Robyn Schneider’s “Extraordinary Means” is equal parts charm and cheese.
Set in present day, the story reveals that a new drug resistant strain of tuberculosis is ravaging the country and claiming thousands of lives. Lane, one main character, has just been diagnosed and is shipped off to a sanatorium named Latham House, a half-hospital half-boarding school for teens to seek treatment. Sadie, the other main character, is a long-time patient and unlikely acquaintance from Lane’s childhood. When they meet again via uncomfortable circumstances, they quickly throw a wrench in each other’s carefully plotted lives.
Lane and Sadie both make for very likable main characters. Every other chapter cycled between their points of view, so getting to see Latham House through both the eyes of a naive newbie, and a more cynical hospital veteran, offered great perspective on a disease I knew little about. Lane and Sadie had different versions of the same problem: they both struggled with the present. Lane was fixated on the future, obsessed with perfect grades, getting into Stanford to get a great job, forcing himself to let opportunities to actually enjoy his youth sail on by. Sadie, however, was stuck on her past, where she was bullied for most of her childhood and then vastly overcompensated with trying to be the most interesting and cool person in any given room. Lane grew the most of the two by a longshot, but Sadie was self-aware enough to have consciously acknowledged their problem and tried to fix it. You really feel for them when you realize how much normality they’ve given up and quickly they’ve had to grow up in the wake of their apparent sentence.

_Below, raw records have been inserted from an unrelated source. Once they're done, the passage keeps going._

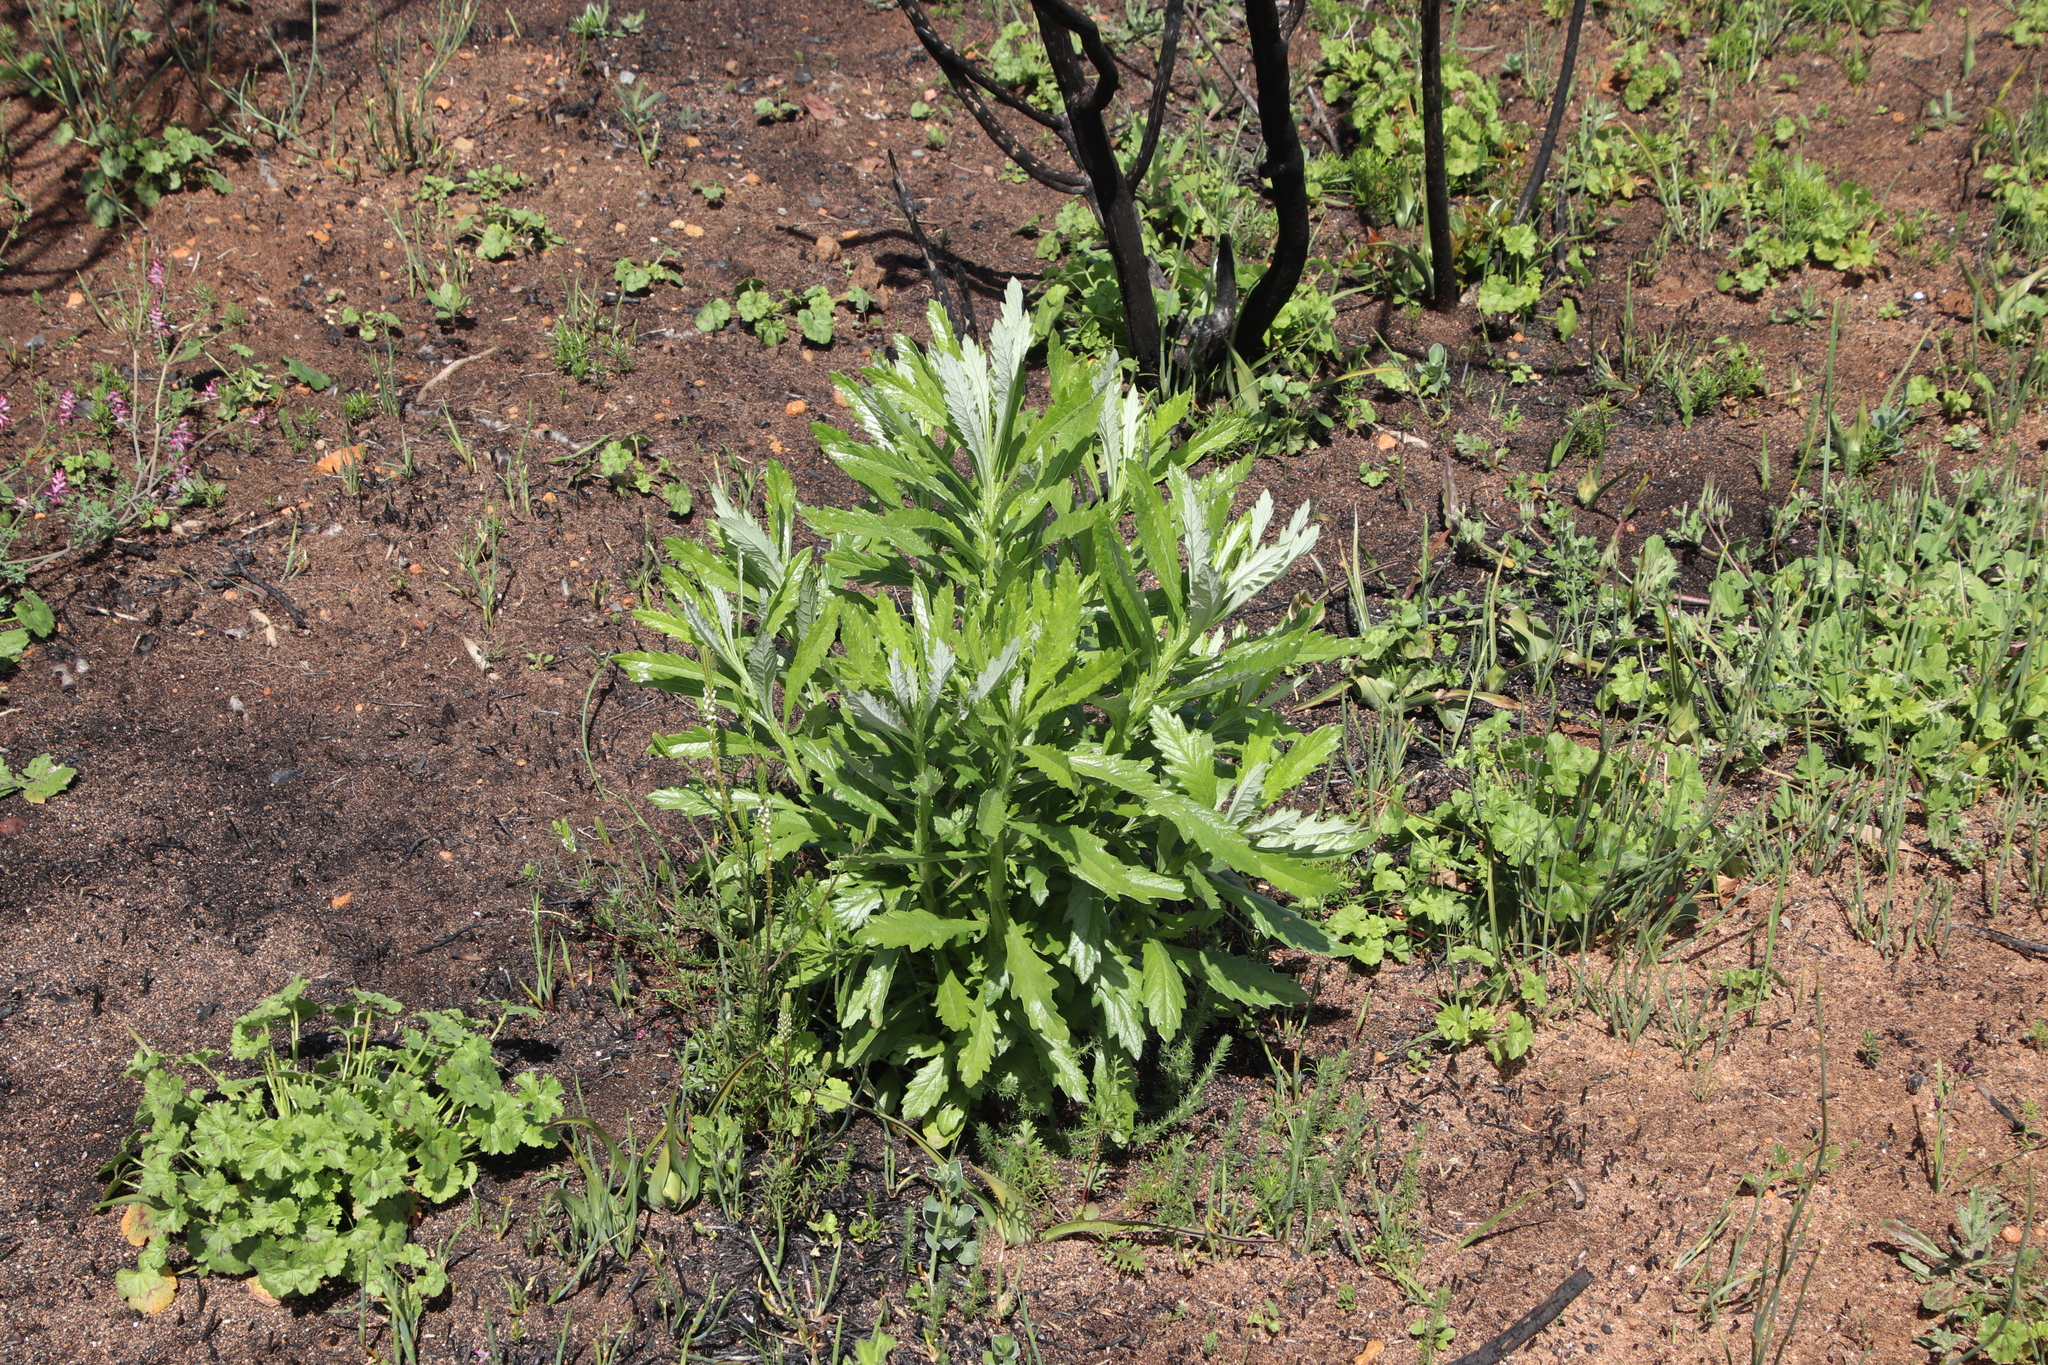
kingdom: Plantae
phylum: Tracheophyta
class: Magnoliopsida
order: Asterales
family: Asteraceae
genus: Senecio
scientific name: Senecio pterophorus
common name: Shoddy ragwort
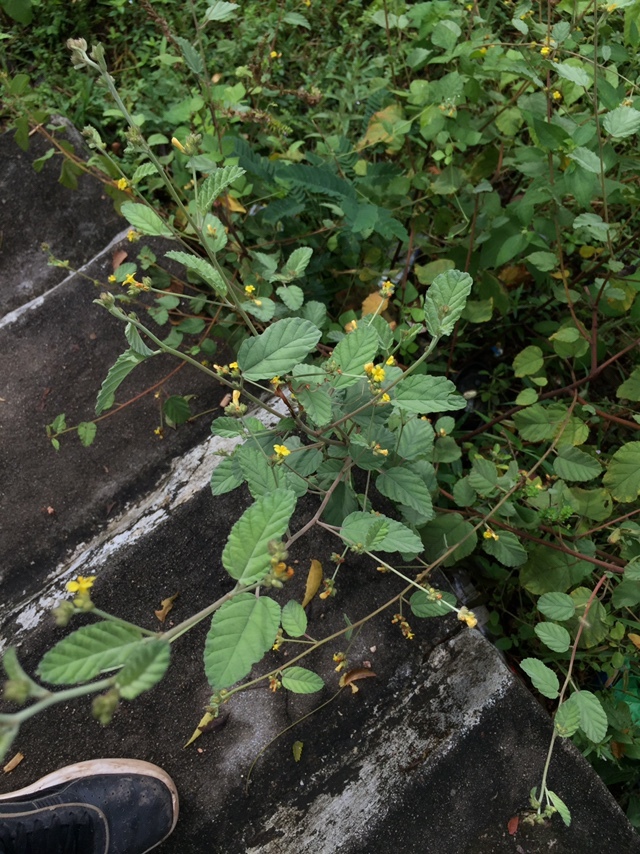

Lane and Sadie’s friend group wasn’t nearly as compelling, though. They were flat and cliché unfortunately, very much trying to be like typical John Green characters. Schneider wanted so badly for them to be those nerdy-chic-rebellious kids you wanted to be in high school, but they often came off stiff and too idealized for it to work. Sure, I cared about all of them as their illnesses progressed, but I never loved them either.
The writing overall was just average for me. There was a lot of humor to this book, and I liked all of the pop culture references and pranks the group pulled, but nothing in the writing blew me away. The plot kept me guessing for the most part, even though it lacked as much meaty depth as I would have liked. The first two thirds were focused primarily on Lane and Sadie’s romance and adventures, while the final third took on a major tonal shift and brought the story back down to earth. A lot of the story was made up of convenient plot devices, stupid decisions or overly quotable dialogue, but then the story would quickly balance out with a touch of originality. The pacing was choppy, then, flipping from cliched to original so frequently, which was irritating.
This is a novel rife with humor, heart and second chances. The TB crisis was both terrifying and such a cool What If scenario. The romance was borderline insta-love, but is sure to make you smile. Despite everything I personally found cliched or forced, the only way you’re going to be bothered by any of it is if you have read a ton of YA yourself and are familiar with a lot of its patterns and tropes. Otherwise, you’re probably going to be engrossed for the majority of this book.